I would also venture that she lived into these words: “The light shines in the darkness, and the darkness has not overcome it. And the Word became flesh and dwelt among us, full of grace and truth.” Sandy explored her faith seriously, and she struggled with it – and that is a lesson for all of us. She was raised Jewish and came to Christianity late in life, finding a way to understand not just God but herself and her own Jewishness. At the end of this service we will recite the Mourner’s Kaddish as a way of honoring her Jewish roots.

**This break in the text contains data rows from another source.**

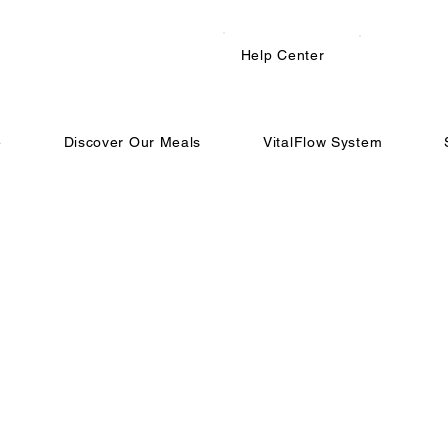
Help Center
e
Discover Our Meals
VitalFlow System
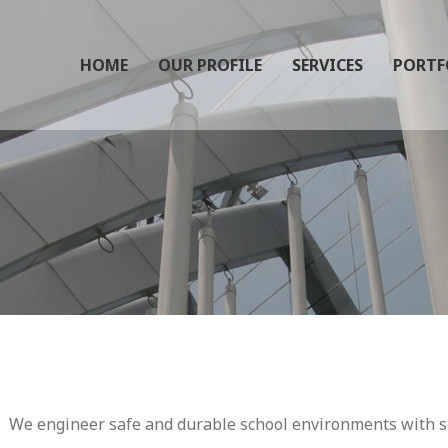
HOME
OUR PROFILE
SERVICES
PORTF
We engineer safe and durable school environments with se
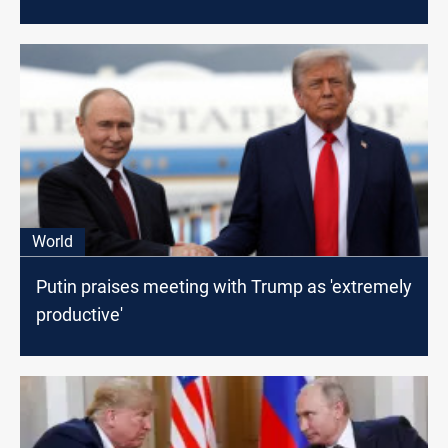
World
Putin praises meeting with Trump as 'extremely
productive'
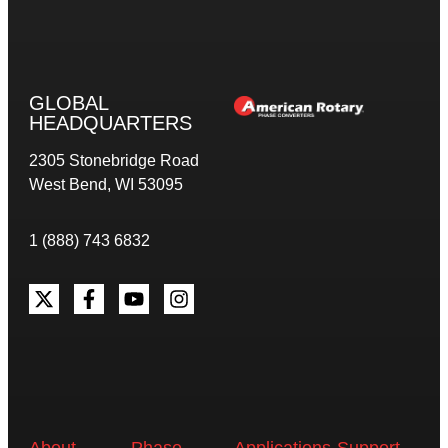
GLOBAL
HEADQUARTERS
2305 Stonebridge Road
West Bend, WI 53095
1 (888) 743 6832
About
Phase
Applications
Support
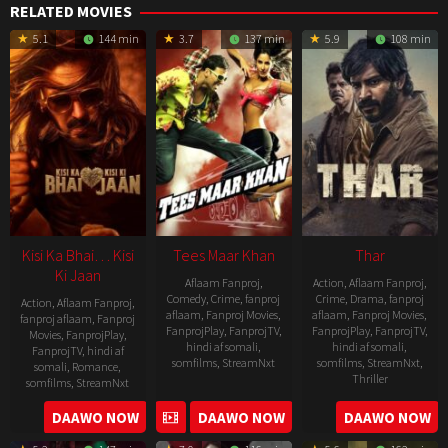
RELATED MOVIES
5.1
144 min
3.7
137 min
5.9
108 min
Kisi Ka Bhai… Kisi
Tees Maar Khan
Thar
Ki Jaan
Aflaam Fanproj
,
Action
,
Aflaam Fanproj
,
Comedy
,
Crime
,
fanproj
Crime
,
Drama
,
fanproj
Action
,
Aflaam Fanproj
,
aflaam
,
Fanproj Movies
,
aflaam
,
Fanproj Movies
,
fanproj aflaam
,
Fanproj
FanprojPlay
,
FanprojTV
,
FanprojPlay
,
FanprojTV
,
Movies
,
FanprojPlay
,
hindi af somali
,
hindi af somali
,
FanprojTV
,
hindi af
somfilms
,
StreamNxt
somfilms
,
StreamNxt
,
somali
,
Romance
,
Thriller
somfilms
,
StreamNxt
2010-
2022-
2023-
DAAWO NOW
DAAWO NOW
DAAWO NOW
12-
05-
04-
24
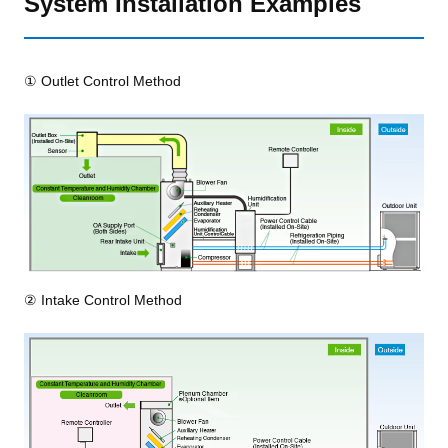
System Installation Examples
① Outlet Control Method
② Intake Control Method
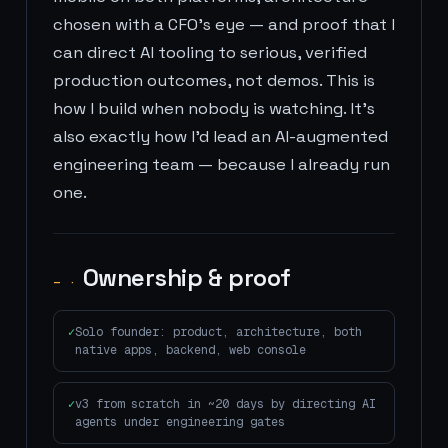
chosen with a CFO's eye — and proof that I
can direct AI tooling to serious, verified
production outcomes, not demos. This is
how I build when nobody is watching. It's
also exactly how I'd lead an AI-augmented
engineering team — because I already run
one.
Ownership & proof
— ·
Solo founder: product, architecture, both
native apps, backend, web console
v3 from scratch in ~20 days by directing AI
agents under engineering gates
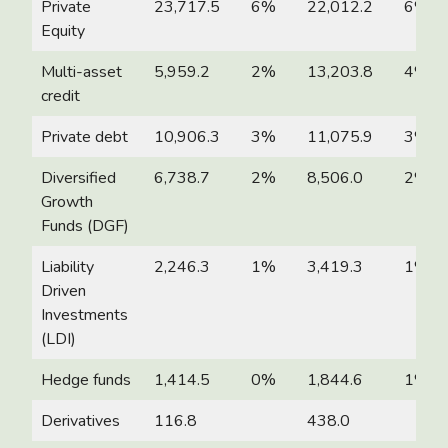
Private
23,717.5
6%
22,012.2
6%
Equity
Multi-asset
5,959.2
2%
13,203.8
4%
credit
Private debt
10,906.3
3%
11,075.9
3%
Diversified
6,738.7
2%
8,506.0
2%
Growth
Funds (DGF)
Liability
2,246.3
1%
3,419.3
1%
Driven
Investments
(LDI)
Hedge funds
1,414.5
0%
1,844.6
1%
Derivatives
116.8
438.0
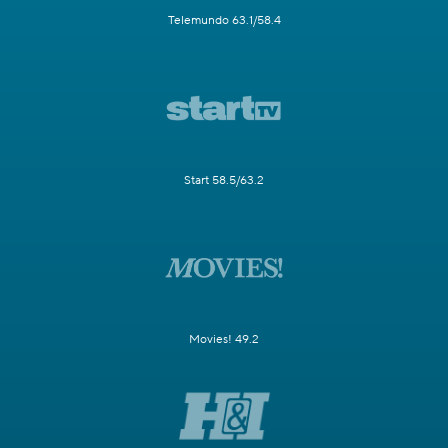
Telemundo 63.1/58.4
Start 58.5/63.2
Movies! 49.2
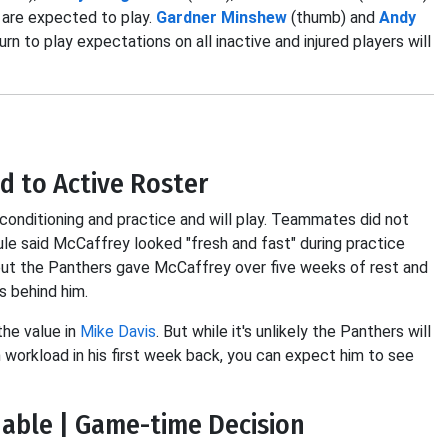
d are expected to play.
Gardner Minshew
(thumb) and
Andy
rn to play expectations on all inactive and injured players will
d to Active Roster
onditioning and practice and will play. Teammates did not
ule said McCaffrey looked "fresh and fast" during practice
s but the Panthers gave McCaffrey over five weeks of rest and
s behind him.
the value in
Mike Davis
. But while it's unlikely the Panthers will
workload in his first week back, you can expect him to see
able | Game-time Decision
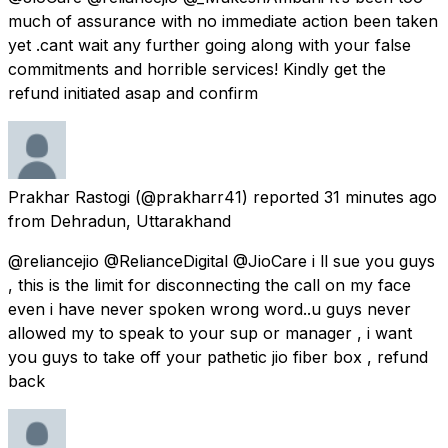
much of assurance with no immediate action been taken
yet .cant wait any further going along with your false
commitments and horrible services! Kindly get the
refund initiated asap and confirm
Prakhar Rastogi
(@prakharr41) reported
31 minutes ago
from
Dehradun, Uttarakhand
@reliancejio @RelianceDigital @JioCare i ll sue you guys
, this is the limit for disconnecting the call on my face
even i have never spoken wrong word..u guys never
allowed my to speak to your sup or manager , i want
you guys to take off your pathetic jio fiber box , refund
back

She found in this church – All Souls Parish – a safe place to explore her faith. An angel brought her here -- her dog, a big yellow Labrador Retriever. Sandy came on a St. Francis Sunday when we bless animals, and the joy and openness of that blessing brought her in the door and she never looked back. Her exploration and struggle with faith gave her depth beyond measure, and Miles tells me, a confidence about her own life and the life of others making her a rock in the storm of life. Her faith was a gift to her family and friends. “The light shines in the darkness, and the darkness has not overcome it.”

She gave us that gift of light – so I want to invite you to share a gift with Sandy’s family. After this service, we will gather in the Hall over there for a reception. Please come and remember your favorite stories about Sandy and share your memories. There will be special books you can write in. Don’t worry about your spelling – just write what you can. We will give these books to Sandy’s family.

Sandy is giving us one more gift today, and it is the third and final thing I want to tell you about: Her gift of life is a reminder to all of us to leave here today to be the best you can be, to live every day knowing life is an awesome gift. Love your friends and love your family, don’t let a single day go by without saying it – and showing it. Let the little stuff go. Hold each other close, be patient and kind to each other and everyone you meet, and live your life fully every single day.

Life can be a wonderful adventure, and life extends beyond the horizon where we cannot yet see. Sandy is exploring a little ahead of us now, a little too soon for us. There are many roads and infinite horizons ahead for all of us, so have strength and courage and wisdom – and may the love of God be your ever-present guide.